HOW TO COMPLETE THIS TASK: After reading the data, copy it out in full and exactly.

##### THE DATA #####

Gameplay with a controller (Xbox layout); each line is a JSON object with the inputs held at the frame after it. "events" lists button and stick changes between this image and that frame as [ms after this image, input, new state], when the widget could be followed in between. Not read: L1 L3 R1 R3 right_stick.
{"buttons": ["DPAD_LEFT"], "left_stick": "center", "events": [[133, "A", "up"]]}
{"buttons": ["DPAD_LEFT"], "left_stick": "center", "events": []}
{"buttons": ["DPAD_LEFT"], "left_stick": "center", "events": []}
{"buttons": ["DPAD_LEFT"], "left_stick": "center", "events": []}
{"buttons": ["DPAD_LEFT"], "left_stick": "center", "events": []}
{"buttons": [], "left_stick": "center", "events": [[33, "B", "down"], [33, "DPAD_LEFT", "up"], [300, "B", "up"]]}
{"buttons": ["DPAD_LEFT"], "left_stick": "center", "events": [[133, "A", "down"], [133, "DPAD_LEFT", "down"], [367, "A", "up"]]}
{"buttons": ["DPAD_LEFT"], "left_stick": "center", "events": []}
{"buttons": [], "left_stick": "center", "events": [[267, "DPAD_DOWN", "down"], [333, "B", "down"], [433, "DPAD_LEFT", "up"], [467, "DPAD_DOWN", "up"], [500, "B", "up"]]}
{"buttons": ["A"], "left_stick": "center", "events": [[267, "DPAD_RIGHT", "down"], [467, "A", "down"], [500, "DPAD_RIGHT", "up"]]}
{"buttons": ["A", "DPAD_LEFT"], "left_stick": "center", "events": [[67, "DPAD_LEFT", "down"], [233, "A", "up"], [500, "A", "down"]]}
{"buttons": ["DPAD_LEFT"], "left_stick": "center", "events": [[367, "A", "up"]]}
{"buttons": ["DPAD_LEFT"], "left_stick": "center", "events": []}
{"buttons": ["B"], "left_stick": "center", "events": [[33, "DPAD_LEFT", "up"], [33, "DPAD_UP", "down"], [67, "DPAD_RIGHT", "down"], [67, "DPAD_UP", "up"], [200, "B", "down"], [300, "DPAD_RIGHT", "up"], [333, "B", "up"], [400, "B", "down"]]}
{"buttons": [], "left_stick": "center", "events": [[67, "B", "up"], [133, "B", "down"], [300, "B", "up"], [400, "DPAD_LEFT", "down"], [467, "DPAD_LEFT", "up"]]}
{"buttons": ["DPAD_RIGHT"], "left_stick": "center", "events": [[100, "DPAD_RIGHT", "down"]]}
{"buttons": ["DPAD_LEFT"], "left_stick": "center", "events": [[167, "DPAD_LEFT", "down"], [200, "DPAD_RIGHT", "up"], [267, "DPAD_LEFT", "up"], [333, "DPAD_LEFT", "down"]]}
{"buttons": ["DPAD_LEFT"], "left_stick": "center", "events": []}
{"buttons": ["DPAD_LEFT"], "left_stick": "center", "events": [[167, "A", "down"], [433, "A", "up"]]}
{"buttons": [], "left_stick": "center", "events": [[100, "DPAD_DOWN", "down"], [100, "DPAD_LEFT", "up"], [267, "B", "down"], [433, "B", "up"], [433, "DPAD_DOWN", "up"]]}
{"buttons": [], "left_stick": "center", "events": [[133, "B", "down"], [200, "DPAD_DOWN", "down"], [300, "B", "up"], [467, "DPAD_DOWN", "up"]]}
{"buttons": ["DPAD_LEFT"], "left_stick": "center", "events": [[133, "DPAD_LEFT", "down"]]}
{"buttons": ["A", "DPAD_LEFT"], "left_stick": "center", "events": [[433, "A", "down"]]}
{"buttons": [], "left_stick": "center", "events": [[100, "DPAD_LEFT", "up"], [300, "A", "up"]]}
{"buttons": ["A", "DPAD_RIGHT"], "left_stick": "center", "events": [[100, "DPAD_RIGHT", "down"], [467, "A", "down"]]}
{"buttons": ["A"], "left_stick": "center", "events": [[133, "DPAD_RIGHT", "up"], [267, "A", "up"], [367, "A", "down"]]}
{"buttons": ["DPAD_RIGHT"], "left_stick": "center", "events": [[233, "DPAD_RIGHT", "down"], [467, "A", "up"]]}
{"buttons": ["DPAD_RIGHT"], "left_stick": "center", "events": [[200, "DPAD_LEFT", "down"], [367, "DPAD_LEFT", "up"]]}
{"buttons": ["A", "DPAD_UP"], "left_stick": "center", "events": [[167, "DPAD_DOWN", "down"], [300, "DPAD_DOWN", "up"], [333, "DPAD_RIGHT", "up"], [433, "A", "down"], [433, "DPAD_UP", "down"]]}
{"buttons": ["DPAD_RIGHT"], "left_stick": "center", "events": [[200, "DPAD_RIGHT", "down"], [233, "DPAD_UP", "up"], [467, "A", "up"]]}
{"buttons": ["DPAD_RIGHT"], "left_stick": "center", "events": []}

#####

TASK SOLUTION:
Gameplay with a controller (Xbox layout); each line is a JSON object with the inputs held at the frame after it. "events" lists button and stick changes between this image and that frame as [ms after this image, input, new state], when the widget could be followed in between. Not read: L1 L3 R1 R3 right_stick.
{"buttons": ["DPAD_LEFT"], "left_stick": "center", "events": [[133, "A", "up"]]}
{"buttons": ["DPAD_LEFT"], "left_stick": "center", "events": []}
{"buttons": ["DPAD_LEFT"], "left_stick": "center", "events": []}
{"buttons": ["DPAD_LEFT"], "left_stick": "center", "events": []}
{"buttons": ["DPAD_LEFT"], "left_stick": "center", "events": []}
{"buttons": [], "left_stick": "center", "events": [[33, "B", "down"], [33, "DPAD_LEFT", "up"], [300, "B", "up"]]}
{"buttons": ["DPAD_LEFT"], "left_stick": "center", "events": [[133, "A", "down"], [133, "DPAD_LEFT", "down"], [367, "A", "up"]]}
{"buttons": ["DPAD_LEFT"], "left_stick": "center", "events": []}
{"buttons": [], "left_stick": "center", "events": [[267, "DPAD_DOWN", "down"], [333, "B", "down"], [433, "DPAD_LEFT", "up"], [467, "DPAD_DOWN", "up"], [500, "B", "up"]]}
{"buttons": ["A"], "left_stick": "center", "events": [[267, "DPAD_RIGHT", "down"], [467, "A", "down"], [500, "DPAD_RIGHT", "up"]]}
{"buttons": ["A", "DPAD_LEFT"], "left_stick": "center", "events": [[67, "DPAD_LEFT", "down"], [233, "A", "up"], [500, "A", "down"]]}
{"buttons": ["DPAD_LEFT"], "left_stick": "center", "events": [[367, "A", "up"]]}
{"buttons": ["DPAD_LEFT"], "left_stick": "center", "events": []}
{"buttons": ["B"], "left_stick": "center", "events": [[33, "DPAD_LEFT", "up"], [33, "DPAD_UP", "down"], [67, "DPAD_RIGHT", "down"], [67, "DPAD_UP", "up"], [200, "B", "down"], [300, "DPAD_RIGHT", "up"], [333, "B", "up"], [400, "B", "down"]]}
{"buttons": [], "left_stick": "center", "events": [[67, "B", "up"], [133, "B", "down"], [300, "B", "up"], [400, "DPAD_LEFT", "down"], [467, "DPAD_LEFT", "up"]]}
{"buttons": ["DPAD_RIGHT"], "left_stick": "center", "events": [[100, "DPAD_RIGHT", "down"]]}
{"buttons": ["DPAD_LEFT"], "left_stick": "center", "events": [[167, "DPAD_LEFT", "down"], [200, "DPAD_RIGHT", "up"], [267, "DPAD_LEFT", "up"], [333, "DPAD_LEFT", "down"]]}
{"buttons": ["DPAD_LEFT"], "left_stick": "center", "events": []}
{"buttons": ["DPAD_LEFT"], "left_stick": "center", "events": [[167, "A", "down"], [433, "A", "up"]]}
{"buttons": [], "left_stick": "center", "events": [[100, "DPAD_DOWN", "down"], [100, "DPAD_LEFT", "up"], [267, "B", "down"], [433, "B", "up"], [433, "DPAD_DOWN", "up"]]}
{"buttons": [], "left_stick": "center", "events": [[133, "B", "down"], [200, "DPAD_DOWN", "down"], [300, "B", "up"], [467, "DPAD_DOWN", "up"]]}
{"buttons": ["DPAD_LEFT"], "left_stick": "center", "events": [[133, "DPAD_LEFT", "down"]]}
{"buttons": ["A", "DPAD_LEFT"], "left_stick": "center", "events": [[433, "A", "down"]]}
{"buttons": [], "left_stick": "center", "events": [[100, "DPAD_LEFT", "up"], [300, "A", "up"]]}
{"buttons": ["A", "DPAD_RIGHT"], "left_stick": "center", "events": [[100, "DPAD_RIGHT", "down"], [467, "A", "down"]]}
{"buttons": ["A"], "left_stick": "center", "events": [[133, "DPAD_RIGHT", "up"], [267, "A", "up"], [367, "A", "down"]]}
{"buttons": ["DPAD_RIGHT"], "left_stick": "center", "events": [[233, "DPAD_RIGHT", "down"], [467, "A", "up"]]}
{"buttons": ["DPAD_RIGHT"], "left_stick": "center", "events": [[200, "DPAD_LEFT", "down"], [367, "DPAD_LEFT", "up"]]}
{"buttons": ["A", "DPAD_UP"], "left_stick": "center", "events": [[167, "DPAD_DOWN", "down"], [300, "DPAD_DOWN", "up"], [333, "DPAD_RIGHT", "up"], [433, "A", "down"], [433, "DPAD_UP", "down"]]}
{"buttons": ["DPAD_RIGHT"], "left_stick": "center", "events": [[200, "DPAD_RIGHT", "down"], [233, "DPAD_UP", "up"], [467, "A", "up"]]}
{"buttons": ["DPAD_RIGHT"], "left_stick": "center", "events": []}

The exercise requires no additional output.